The Junior vs Senior Gap¶
| Junior | Senior |
|---|---|
| Adds retry logic without idempotency guarantees; creates duplicate records or double-charges | Designs idempotency into the API contract before writing retry logic |
Uses POST for all write operations; retries create duplicates |
Uses PUT for create-or-replace operations; reserves POST for operations that generate server-side IDs with application-level idempotency keys |
Treats Ansible shell tasks as idempotent because "it's just a script" |
Uses creates:, when:, or native idempotent modules; avoids shell and command for operations with side effects |
| Implements exactly-once processing in a message consumer without understanding the infrastructure's delivery guarantees | Designs message consumers to be idempotent first; treats exactly-once as a nice-to-have optimization, not a correctness dependency |
| Sets idempotency key TTL to 5 minutes; retries within 6 minutes fail silently | Sets TTL based on maximum retry window plus safety margin; monitors key expiry and retry rates |
| Considers idempotency an optimization | Considers idempotency a correctness requirement for any system with retries or at-least-once delivery |
Connections¶
- Complements: Circuit Breaker (use together for — circuit breakers determine when to retry; idempotency makes it safe to do so; without both, retries either never happen (no circuit breaker) or cause duplicate side effects (no idempotency))

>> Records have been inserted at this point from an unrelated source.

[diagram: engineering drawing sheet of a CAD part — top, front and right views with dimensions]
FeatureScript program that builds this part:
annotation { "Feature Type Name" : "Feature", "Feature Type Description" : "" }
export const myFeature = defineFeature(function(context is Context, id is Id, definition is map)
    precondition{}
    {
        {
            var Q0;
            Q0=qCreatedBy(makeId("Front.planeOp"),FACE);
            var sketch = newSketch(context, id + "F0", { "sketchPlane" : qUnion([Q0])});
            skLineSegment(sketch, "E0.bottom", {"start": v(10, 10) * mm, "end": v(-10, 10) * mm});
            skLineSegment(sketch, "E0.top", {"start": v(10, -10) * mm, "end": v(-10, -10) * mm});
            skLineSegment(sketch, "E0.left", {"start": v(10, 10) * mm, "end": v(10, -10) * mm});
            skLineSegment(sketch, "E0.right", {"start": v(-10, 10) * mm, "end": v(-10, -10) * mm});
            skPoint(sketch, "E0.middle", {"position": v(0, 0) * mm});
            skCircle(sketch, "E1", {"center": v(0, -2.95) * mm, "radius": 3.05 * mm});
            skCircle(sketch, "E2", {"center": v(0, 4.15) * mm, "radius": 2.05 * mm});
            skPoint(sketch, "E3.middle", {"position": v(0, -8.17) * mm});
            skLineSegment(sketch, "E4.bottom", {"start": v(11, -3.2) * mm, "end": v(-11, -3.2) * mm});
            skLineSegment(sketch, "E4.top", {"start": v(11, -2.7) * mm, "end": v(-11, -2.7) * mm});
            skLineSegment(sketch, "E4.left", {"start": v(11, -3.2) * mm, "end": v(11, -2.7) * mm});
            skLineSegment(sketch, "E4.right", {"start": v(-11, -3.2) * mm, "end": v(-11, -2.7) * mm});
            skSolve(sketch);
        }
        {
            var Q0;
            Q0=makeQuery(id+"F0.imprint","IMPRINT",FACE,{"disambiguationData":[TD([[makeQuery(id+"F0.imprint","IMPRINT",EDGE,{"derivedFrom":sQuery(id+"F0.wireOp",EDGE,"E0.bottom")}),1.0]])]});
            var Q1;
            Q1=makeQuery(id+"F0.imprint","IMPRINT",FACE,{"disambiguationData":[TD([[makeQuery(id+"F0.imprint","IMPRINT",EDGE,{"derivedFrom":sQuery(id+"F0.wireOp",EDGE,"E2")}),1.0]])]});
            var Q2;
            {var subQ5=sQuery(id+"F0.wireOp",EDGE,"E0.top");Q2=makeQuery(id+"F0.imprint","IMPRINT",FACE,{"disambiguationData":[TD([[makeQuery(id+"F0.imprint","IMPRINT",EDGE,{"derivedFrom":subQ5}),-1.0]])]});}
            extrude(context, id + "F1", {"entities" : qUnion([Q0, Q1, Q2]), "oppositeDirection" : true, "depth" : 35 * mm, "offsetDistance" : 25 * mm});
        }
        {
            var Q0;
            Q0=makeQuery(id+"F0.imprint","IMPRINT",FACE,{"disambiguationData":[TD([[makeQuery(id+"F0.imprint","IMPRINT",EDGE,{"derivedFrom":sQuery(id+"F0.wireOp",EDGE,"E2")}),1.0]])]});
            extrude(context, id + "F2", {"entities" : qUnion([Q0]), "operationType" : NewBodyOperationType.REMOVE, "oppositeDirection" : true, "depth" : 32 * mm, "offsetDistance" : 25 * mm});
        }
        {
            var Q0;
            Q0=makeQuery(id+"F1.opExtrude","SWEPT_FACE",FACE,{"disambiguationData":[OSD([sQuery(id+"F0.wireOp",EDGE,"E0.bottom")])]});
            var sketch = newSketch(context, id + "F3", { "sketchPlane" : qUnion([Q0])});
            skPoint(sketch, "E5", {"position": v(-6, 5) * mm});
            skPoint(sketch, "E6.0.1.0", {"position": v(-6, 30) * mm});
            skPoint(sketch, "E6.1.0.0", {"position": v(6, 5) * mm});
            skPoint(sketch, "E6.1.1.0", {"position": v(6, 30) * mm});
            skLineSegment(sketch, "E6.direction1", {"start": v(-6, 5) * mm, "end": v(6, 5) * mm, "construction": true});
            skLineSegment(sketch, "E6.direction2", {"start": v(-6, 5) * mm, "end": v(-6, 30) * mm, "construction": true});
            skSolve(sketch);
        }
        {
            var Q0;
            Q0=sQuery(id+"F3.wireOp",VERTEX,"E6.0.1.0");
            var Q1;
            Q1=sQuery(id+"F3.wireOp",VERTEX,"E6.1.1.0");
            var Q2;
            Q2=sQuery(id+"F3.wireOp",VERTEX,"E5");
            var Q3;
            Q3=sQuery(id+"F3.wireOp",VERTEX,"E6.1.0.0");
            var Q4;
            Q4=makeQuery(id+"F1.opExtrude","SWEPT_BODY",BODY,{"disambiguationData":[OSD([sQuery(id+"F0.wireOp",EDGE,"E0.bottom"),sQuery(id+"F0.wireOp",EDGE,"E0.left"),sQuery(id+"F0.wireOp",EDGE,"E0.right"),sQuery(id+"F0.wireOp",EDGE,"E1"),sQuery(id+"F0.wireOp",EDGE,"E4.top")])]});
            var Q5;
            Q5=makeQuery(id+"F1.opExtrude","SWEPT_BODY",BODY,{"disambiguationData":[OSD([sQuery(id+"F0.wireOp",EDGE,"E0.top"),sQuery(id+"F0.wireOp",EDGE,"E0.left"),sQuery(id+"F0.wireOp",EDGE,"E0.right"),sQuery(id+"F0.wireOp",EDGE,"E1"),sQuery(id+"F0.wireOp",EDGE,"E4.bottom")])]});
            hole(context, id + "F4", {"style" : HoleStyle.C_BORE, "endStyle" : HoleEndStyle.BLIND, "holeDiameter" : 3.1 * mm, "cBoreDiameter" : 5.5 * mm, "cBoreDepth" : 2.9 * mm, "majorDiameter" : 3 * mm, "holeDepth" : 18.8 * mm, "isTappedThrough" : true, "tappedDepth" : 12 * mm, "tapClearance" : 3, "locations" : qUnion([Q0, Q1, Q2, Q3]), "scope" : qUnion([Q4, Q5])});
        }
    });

- Complements: Event Sourcing (use together for — event consumers in at-least-once delivery systems must apply events idempotently; the event store's offset tracking enables consumers to detect and skip duplicate deliveries; idempotency is not optional in event-sourced architectures)
- Tensions: Bulkhead (contradicts when — bulkheads that drop requests rather than queuing them may cause clients to retry dropped requests; if the bulkhead sheds load by rejecting requests with HTTP 429 and the client retries immediately, the bulkhead's load-shedding is negated; idempotent retries must be paired with client-side backoff to respect bulkhead pressure)
- Topic Packs: distributed-systems, ansible, terraform
- Case Studies: firmware-update-boot-loop (non-idempotent firmware update scripts that re-apply updates on each boot, triggering a loop; an idempotent check — "is version X already installed?" — would have prevented the loop)